British author Robert Harris, whose novels dissect the corridors of power with scalpel-like precision, has leveled a blistering critique at Trump and Vice President Vance, calling them hypocrites and heretics — not in name, but in action.
“Trump and Vance have launched an all-out assault on everything the Christian message is,” Harris told The Times. “We’re preached at by billionaires and tech bros without any apparent sense of irony.”
He was responding to a moment steeped in symbolism: JD Vance, the Silicon Valley-funded senator from Ohio and now Vice President, was the last person publicly photographed with Pope Francis before his death.
“It looked to me like the Pope was quite aware of who he’d got in his room — and was pretty keen to see the back of him,” Harris said.

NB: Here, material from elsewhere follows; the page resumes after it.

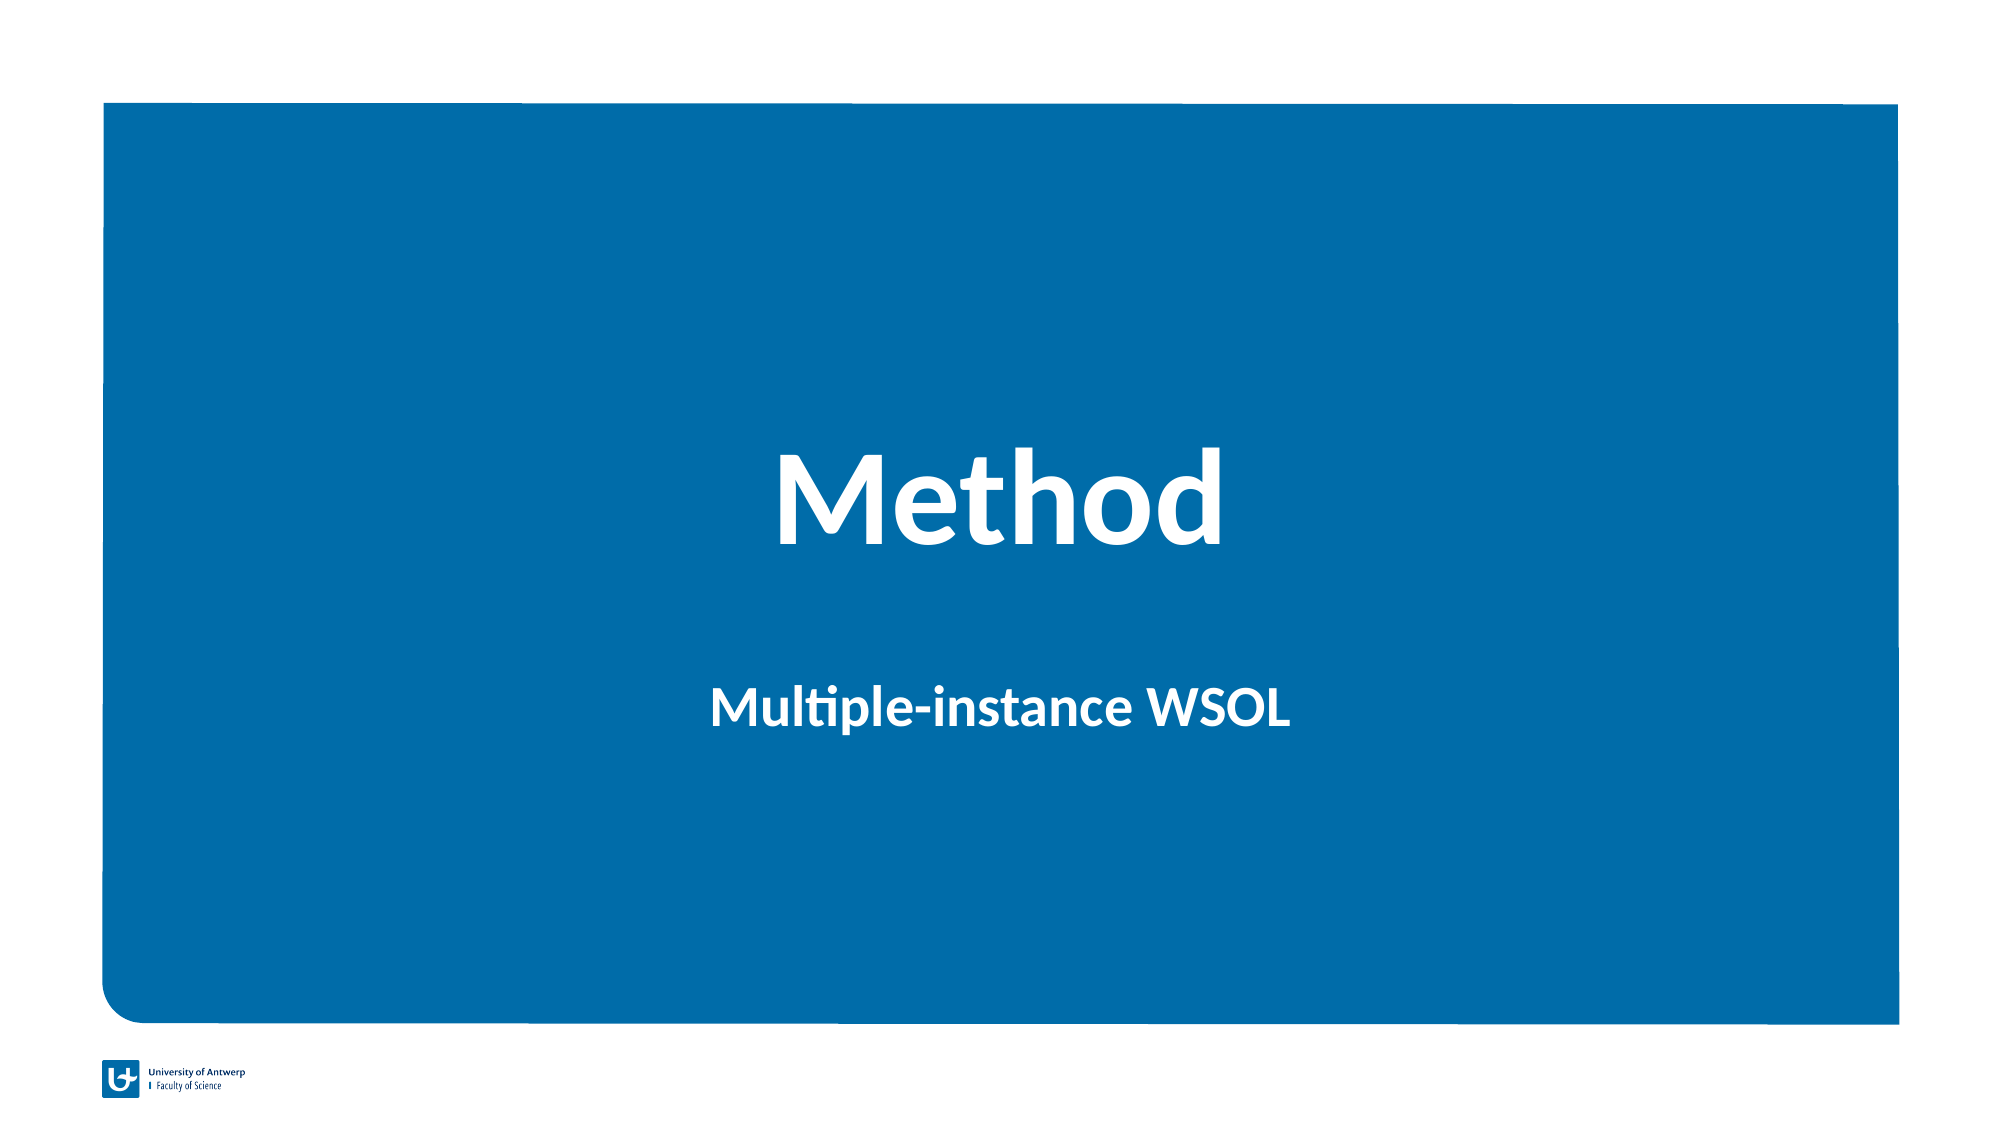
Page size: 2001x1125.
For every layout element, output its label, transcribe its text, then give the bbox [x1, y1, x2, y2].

list Multiple-instance WSOL [100, 667, 1900, 840]
title Method [100, 380, 1900, 598]
picture [102, 1060, 245, 1098]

To Harris, a self-professed Catholic, the irony is rich and bitter. The Christian tradition, he argues, stands for welcoming strangers, protecting the vulnerable, and caring for the poor. Trump’s policies — from immigration crackdowns to Medicaid cuts to the glorification of corporate wealth — invert that message.
The timing couldn’t be more pointed. As the Vatican prepares for its conclave on May 7 to select a new pope, reports suggest MAGA-aligned Catholics are pushing for a more “traditional” pontiff — a hardliner who would reflect their cultural conservatism rather than Francis’ pastoral outreach.
Faith vs. Power
What we’re seeing, in real time, is a widening gap between the rhetoric of moral leadership and the machinery of political power. In Trump’s America, Christian symbols are frequently invoked — often on stages draped in flags and gold — but the substance behind them is fiercely contested.
Trump’s economic platform paints him as a builder — of factories, of jobs, of national pride. But for critics like Harris, he’s just as much a demolisher — of compassion, humility, and the very Christian ethos he claims to uphold.
This duality has always been part of Trump’s political genius and his polarizing legacy. To his base, he’s a savior reclaiming lost glory. To his critics, he’s the ultimate secular populist, cloaked in the language of faith while advancing the gospel of greed.
Now, as he seeks to reshape both America’s tax code and, indirectly, the moral tone of the West, the real question may not be whether he succeeds — but whether we recognize the full cost of letting power speak louder than principle.